Para Jesus Martín Barbero, diversidade cultural hoje significa alteridade e multiculturalidade, sendo que a  alteridade indica agora o desafio das culturas diferentes da hegemônica; o que para ele é impossível sem se fazer o vínculo da diferença com a desigualdade social e a discriminação política, ou seja, colocando em primeiro plano a indispensável ligação entre direitos culturais e sociais. Interculturalidade no sentido de que a comunicação é dimensão constitutiva da vida cultural, o que é acentuado hoje, quando algumas das transformações culturais mais decisivas que estamos vivendo provêm das mutações que a rede tecnológica da comunicação atravessa, mutações que, ao afetar a percepção que as comunidades culturais têm de si mesmas, de seus modos de construir as identidades[3].

A diversidade cultural traz em si a questão das identidades ou da identidade dos grupos, comunidades, pessoas. E aqui podemos cair na armadilha, também, de utilizar identidade simplesmente como sinônimo de raízes e origens, desvinculadas do presente. Importante sublinhar a relação entre identidade e relato apontada por Martín Barbero:

O novo imaginário relaciona menos a identidade com essências e muito mais com trajetórias e relatos. Para isso, a polissemia do verbo ‘contar’ se torna amplamente significativa. ‘Contar’ significa tanto narrar histórias como ser considerado pelos outros. O que implica que, para ser reconhecidos, precisamos contar o nosso relato, pois não existe identidade sem narração, já que esta não é somente expressiva, mas sim construtiva do que somos. Para que a pluralidade das culturas do mundo seja politicamente considerada, é indispensável que a diversidade de identidades possa ser contada, narrada[4].

É dentro desse contexto que podemos entender a atuação do Museu da Pessoa, que se propõe a ser um “lugar” onde a diversidade de identidades possa ser contada.

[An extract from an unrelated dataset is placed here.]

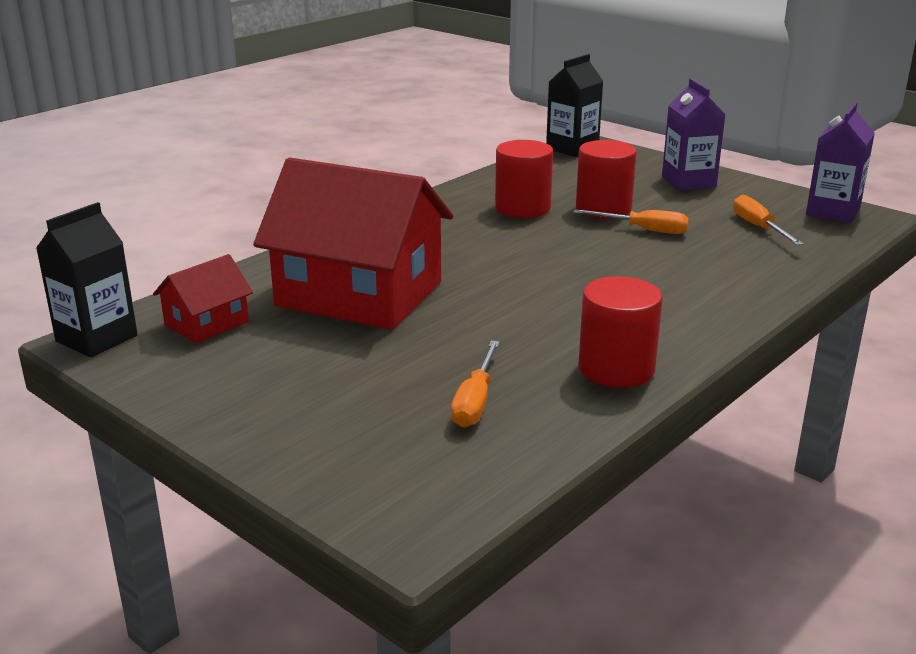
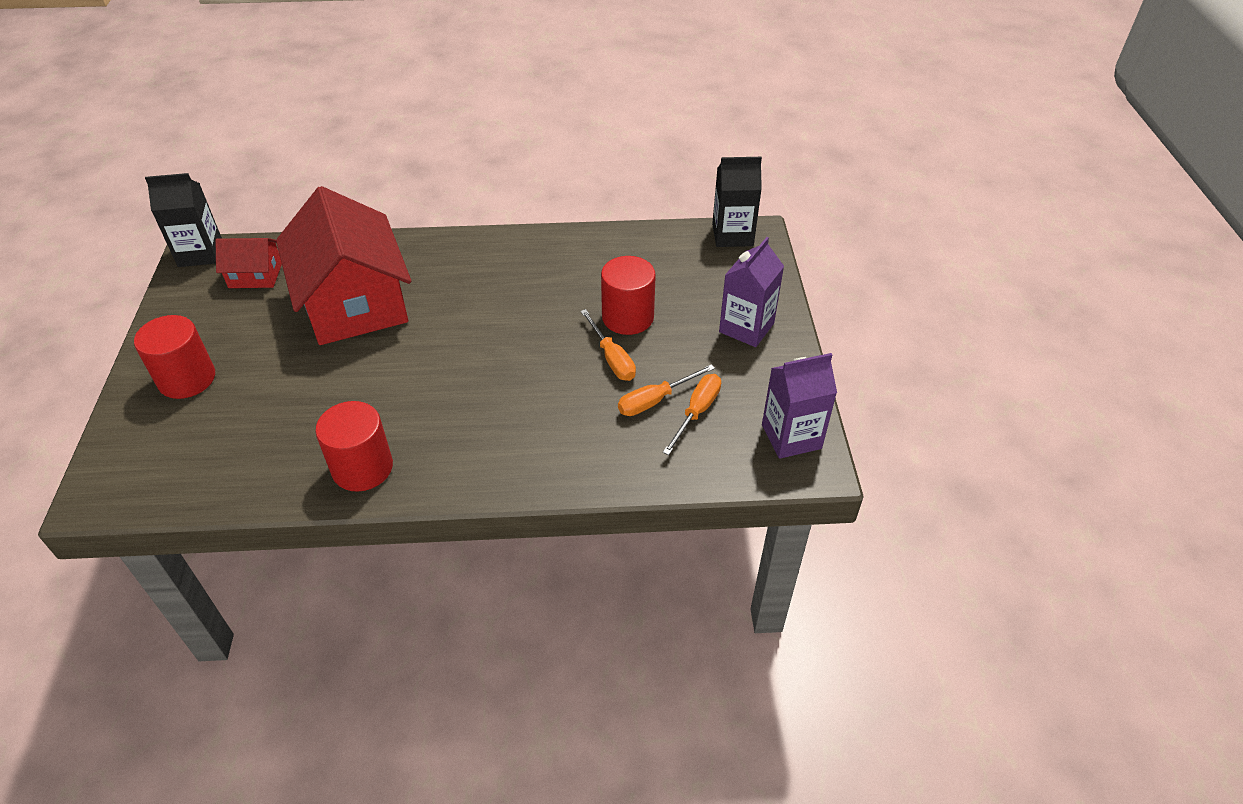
camera: 45 degrees right, 20 degrees up
orange screwdriver [451,341,500,428] -> orange screwdriver moved to [618,364,715,416]
red cylinder [495,140,553,218] -> red cylinder moved to [134,315,215,399]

Ao incentivar ou promover um projeto cultural as empresas devem ter em mente esse desafio contemporâneo de valorização da diversidade cultural. Comunicar as memórias dos diferentes grupos para os seus diferentes públicos e com a sociedade de maneira geral, assumindo assim o seu papel de empresa cidadã.

Rosana Miziara é historiadora com mestrado em história social e gestora cultural.

Publicado originalmente na Revista da ABERJE.

[1] BARROS, José Marcio. “Aos Leitores”. Revista Observatório Itaú Cultural, nº 8 (abr./jul. 2009), São Paulo: Itaú Cultural, 2009, p. 9
[2] Idem.
[3] MARTÍN-BARBERO, Jesus. “Desafios Políticos da Diversidade” Revista Observatório Itaú Cultural, nº 8 (abr./jul. 2009), São Paulo: Itaú Cultural, 2009, pp. 154-155.
[4] 15Idem, ibidem, p.156. O comentário baseia-se em BHABHA, Homi K. (Ed.). Nation and narration. Londres: Routledge, 1977; e MARINAS, Jose Miguel. “La identidad contada”. In: Destinos del relato al fin del milenio. Valência: Archivos de la Filmoteca, 1995. p. 66-73.